> **Instructions for the task**:
Although the entries hold pictures, only their words are printed back, exactly as given.

(Data provided begins)

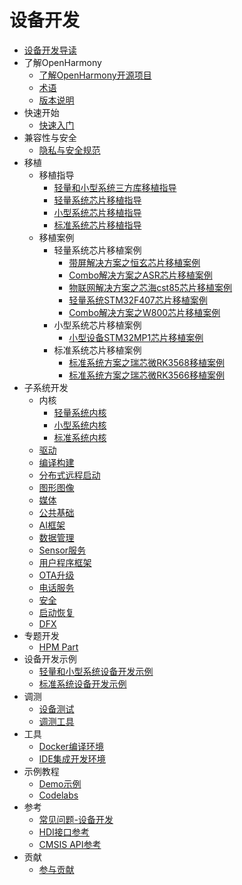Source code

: # 设备开发

- [设备开发导读](device-dev-guide.md) 
- 了解OpenHarmony
  - [了解OpenHarmony开源项目](../OpenHarmony-Overview_zh.md) 
  - [术语](../glossary.md) 
  - [版本说明](../release-notes/Readme.md) 
- 快速开始
  - [快速入门](quick-start/Readme-CN.md) 	
- 兼容性与安全       
  - [隐私与安全规范](security/Readme-CN.md)
- 移植
  - 移植指导
      - [轻量和小型系统三方库移植指导](porting/porting-thirdparty-overview.md)
      - [轻量系统芯片移植指导](porting/porting-minichip-overview.md)
      - [小型系统芯片移植指导](porting/porting-smallchip-prepare-needs.md)
      - [标准系统芯片移植指导](porting/standard-system-porting-guide.md)
  - 移植案例
      - 轻量系统芯片移植案例
          - [带屏解决方案之恒玄芯片移植案例](porting/porting-bes2600w-on-minisystem-display-demo.md) 
          - [Combo解决方案之ASR芯片移植案例](porting/porting-asr582x-combo-demo.md)    
          - [物联网解决方案之芯海cst85芯片移植案例](porting/porting-cst85f01-combo-demo.md)    
          - [轻量系统STM32F407芯片移植案例](porting/porting-stm32f407-on-minisystem-eth.md)    
          - [Combo解决方案之W800芯片移植案例](porting/porting-w800-combo-demo.md)
      - 小型系统芯片移植案例
          - [小型设备STM32MP1芯片移植案例](porting/porting-stm32mp15xx-on-smallsystem.md)
      - 标准系统芯片移植案例
          - [标准系统方案之瑞芯微RK3568移植案例](porting/porting-dayu200-on_standard-demo.md) 
          - [标准系统方案之瑞芯微RK3566移植案例](https://gitee.com/openharmony/vendor_kaihong/blob/master/khdvk_3566b/porting-khdvk_3566b-on_standard-demo.md)	
- 子系统开发
  - 内核 
    - [轻量系统内核](kernel/kernel-mini-overview.md)
    - [小型系统内核](kernel/kernel-small-overview.md)
    - [标准系统内核](kernel/kernel-standard-overview.md)
  - [驱动](driver/Readme-CN.md) 
  - [编译构建](subsystems/subsys-build-all.md) 
  - [分布式远程启动](subsystems/subsys-remote-start.md)
  - [图形图像](subsystems/subsys-graphics-overview.md)	
  - [媒体](subsystems/subsys-multimedia-camera-overview.md)
  - [公共基础](subsystems/subsys-utils-overview.md)
  - [AI框架](subsystems/subsys-ai-aiframework-devguide.md) 	
  - [数据管理](subsystems/subsys-data-relational-database-overview.md)
  - [Sensor服务](subsystems/subsys-sensor-overview.md)
  - [用户程序框架](subsystems/subsys-application-framework-overview.md)
  - [OTA升级](subsystems/subsys-ota-guide.md)
  - [电话服务](subsystems/subsys-tel-overview.md)
  - [安全](subsystems/subsys-security-overview.md)
  - [启动恢复](subsystems/subsys-boot-overview.md)	
  - [DFX](subsystems/subsys-dfx-overview.md)
- 专题开发
  - [HPM Part](hpm-part/Readme-CN.md) 	 
- 设备开发示例
  - [轻量和小型系统设备开发示例](guide/device-wlan-led-control.md) 
  - [标准系统设备开发示例](guide/device-clock-guide.md) 
- 调测
  - [设备测试](device-test/Readme-CN.md)	
  - [调测工具](subsystems/subsys-toolchain-hdc-guide.md) 
- 工具
  - [Docker编译环境](get-code/gettools-acquire.md)
  - [IDE集成开发环境](get-code/gettools-ide.md)
- 示例教程
  - [Demo示例](https://growing.openharmony.cn/mainPlay/sample)
  - [Codelabs](https://gitee.com/openharmony/codelabs/blob/master/README.md) 
- 参考
  - [常见问题-设备开发](faqs/Readme-CN.md)
  - [HDI接口参考](reference/hdi-apis/Readme-CN.md)
  - [CMSIS API参考](reference/kernel/cmsis/Readme-CN.md)
- 贡献
  - [参与贡献](../contribute/贡献文档.md) 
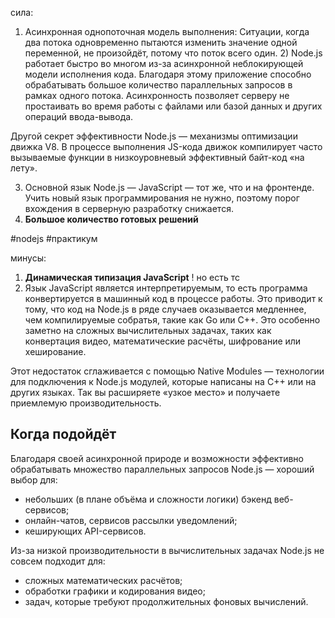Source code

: сила:

1) Асинхронная однопоточная модель выполнения:
Ситуации, когда два потока одновременно пытаются изменить значение одной переменной, не произойдёт, потому что поток всего один.
   2)
	Node.js работает быстро во многом из-за асинхронной неблокирующей модели исполнения кода. Благодаря этому приложение способно обрабатывать большое количество параллельных запросов в рамках одного потока. Асинхронность позволяет серверу не простаивать во время работы с файлами или базой данных и других операций ввода-вывода.

Другой секрет эффективности Node.js — механизмы оптимизации движка V8. В процессе выполнения JS-кода движок компилирует часто вызываемые функции в низкоуровневый эффективный байт-код «на лету».

3) Основной язык Node.js — JavaScript — тот же, что и на фронтенде. Учить новый язык программирования не нужно, поэтому порог вхождения в серверную разработку снижается.
4) **Большое количество готовых решений**


#nodejs #практикум

минусы:
1) **Динамическая типизация JavaScript** ! но есть тс
2) Язык JavaScript является интерпретируемым, то есть программа конвертируется в машинный код в процессе работы. Это приводит к тому, что код на Node.js в ряде случаев оказывается медленнее, чем компилируемые собратья, такие как Go или C++. Это особенно заметно на сложных вычислительных задачах, таких как конвертация видео, математические расчёты, шифрование или хеширование.

Этот недостаток сглаживается с помощью Native Modules — технологии для подключения к Node.js модулей, которые написаны на C++ или на других языках. Так вы расширяете «узкое место» и получаете приемлемую производительность.

## Когда подойдёт

Благодаря своей асинхронной природе и возможности эффективно обрабатывать множество параллельных запросов Node.js — хороший выбор для:

- небольших (в плане объёма и сложности логики) бэкенд веб-сервисов;
- онлайн-чатов, сервисов рассылки уведомлений;
- кеширующих API-сервисов.

Из-за низкой производительности в вычислительных задачах Node.js не совсем подходит для:

- сложных математических расчётов;
- обработки графики и кодирования видео;
- задач, которые требуют продолжительных фоновых вычислений.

(Data provided ends)

> **Expected answer**:
Source code

: # 设备开发

- [设备开发导读](device-dev-guide.md) 
- 了解OpenHarmony
  - [了解OpenHarmony开源项目](../OpenHarmony-Overview_zh.md) 
  - [术语](../glossary.md) 
  - [版本说明](../release-notes/Readme.md) 
- 快速开始
  - [快速入门](quick-start/Readme-CN.md) 	
- 兼容性与安全       
  - [隐私与安全规范](security/Readme-CN.md)
- 移植
  - 移植指导
      - [轻量和小型系统三方库移植指导](porting/porting-thirdparty-overview.md)
      - [轻量系统芯片移植指导](porting/porting-minichip-overview.md)
      - [小型系统芯片移植指导](porting/porting-smallchip-prepare-needs.md)
      - [标准系统芯片移植指导](porting/standard-system-porting-guide.md)
  - 移植案例
      - 轻量系统芯片移植案例
          - [带屏解决方案之恒玄芯片移植案例](porting/porting-bes2600w-on-minisystem-display-demo.md) 
          - [Combo解决方案之ASR芯片移植案例](porting/porting-asr582x-combo-demo.md)    
          - [物联网解决方案之芯海cst85芯片移植案例](porting/porting-cst85f01-combo-demo.md)    
          - [轻量系统STM32F407芯片移植案例](porting/porting-stm32f407-on-minisystem-eth.md)    
          - [Combo解决方案之W800芯片移植案例](porting/porting-w800-combo-demo.md)
      - 小型系统芯片移植案例
          - [小型设备STM32MP1芯片移植案例](porting/porting-stm32mp15xx-on-smallsystem.md)
      - 标准系统芯片移植案例
          - [标准系统方案之瑞芯微RK3568移植案例](porting/porting-dayu200-on_standard-demo.md) 
          - [标准系统方案之瑞芯微RK3566移植案例](https://gitee.com/openharmony/vendor_kaihong/blob/master/khdvk_3566b/porting-khdvk_3566b-on_standard-demo.md)	
- 子系统开发
  - 内核 
    - [轻量系统内核](kernel/kernel-mini-overview.md)
    - [小型系统内核](kernel/kernel-small-overview.md)
    - [标准系统内核](kernel/kernel-standard-overview.md)
  - [驱动](driver/Readme-CN.md) 
  - [编译构建](subsystems/subsys-build-all.md) 
  - [分布式远程启动](subsystems/subsys-remote-start.md)
  - [图形图像](subsystems/subsys-graphics-overview.md)	
  - [媒体](subsystems/subsys-multimedia-camera-overview.md)
  - [公共基础](subsystems/subsys-utils-overview.md)
  - [AI框架](subsystems/subsys-ai-aiframework-devguide.md) 	
  - [数据管理](subsystems/subsys-data-relational-database-overview.md)
  - [Sensor服务](subsystems/subsys-sensor-overview.md)
  - [用户程序框架](subsystems/subsys-application-framework-overview.md)
  - [OTA升级](subsystems/subsys-ota-guide.md)
  - [电话服务](subsystems/subsys-tel-overview.md)
  - [安全](subsystems/subsys-security-overview.md)
  - [启动恢复](subsystems/subsys-boot-overview.md)	
  - [DFX](subsystems/subsys-dfx-overview.md)
- 专题开发
  - [HPM Part](hpm-part/Readme-CN.md) 	 
- 设备开发示例
  - [轻量和小型系统设备开发示例](guide/device-wlan-led-control.md) 
  - [标准系统设备开发示例](guide/device-clock-guide.md) 
- 调测
  - [设备测试](device-test/Readme-CN.md)	
  - [调测工具](subsystems/subsys-toolchain-hdc-guide.md) 
- 工具
  - [Docker编译环境](get-code/gettools-acquire.md)
  - [IDE集成开发环境](get-code/gettools-ide.md)
- 示例教程
  - [Demo示例](https://growing.openharmony.cn/mainPlay/sample)
  - [Codelabs](https://gitee.com/openharmony/codelabs/blob/master/README.md) 
- 参考
  - [常见问题-设备开发](faqs/Readme-CN.md)
  - [HDI接口参考](reference/hdi-apis/Readme-CN.md)
  - [CMSIS API参考](reference/kernel/cmsis/Readme-CN.md)
- 贡献
  - [参与贡献](../contribute/贡献文档.md) 
Source code

: сила:

1) Асинхронная однопоточная модель выполнения:
Ситуации, когда два потока одновременно пытаются изменить значение одной переменной, не произойдёт, потому что поток всего один.
   2)
	Node.js работает быстро во многом из-за асинхронной неблокирующей модели исполнения кода. Благодаря этому приложение способно обрабатывать большое количество параллельных запросов в рамках одного потока. Асинхронность позволяет серверу не простаивать во время работы с файлами или базой данных и других операций ввода-вывода.

Другой секрет эффективности Node.js — механизмы оптимизации движка V8. В процессе выполнения JS-кода движок компилирует часто вызываемые функции в низкоуровневый эффективный байт-код «на лету».

3) Основной язык Node.js — JavaScript — тот же, что и на фронтенде. Учить новый язык программирования не нужно, поэтому порог вхождения в серверную разработку снижается.
4) **Большое количество готовых решений**


#nodejs #практикум

минусы:
1) **Динамическая типизация JavaScript** ! но есть тс
2) Язык JavaScript является интерпретируемым, то есть программа конвертируется в машинный код в процессе работы. Это приводит к тому, что код на Node.js в ряде случаев оказывается медленнее, чем компилируемые собратья, такие как Go или C++. Это особенно заметно на сложных вычислительных задачах, таких как конвертация видео, математические расчёты, шифрование или хеширование.

Этот недостаток сглаживается с помощью Native Modules — технологии для подключения к Node.js модулей, которые написаны на C++ или на других языках. Так вы расширяете «узкое место» и получаете приемлемую производительность.

## Когда подойдёт

Благодаря своей асинхронной природе и возможности эффективно обрабатывать множество параллельных запросов Node.js — хороший выбор для:

- небольших (в плане объёма и сложности логики) бэкенд веб-сервисов;
- онлайн-чатов, сервисов рассылки уведомлений;
- кеширующих API-сервисов.

Из-за низкой производительности в вычислительных задачах Node.js не совсем подходит для:

- сложных математических расчётов;
- обработки графики и кодирования видео;
- задач, которые требуют продолжительных фоновых вычислений.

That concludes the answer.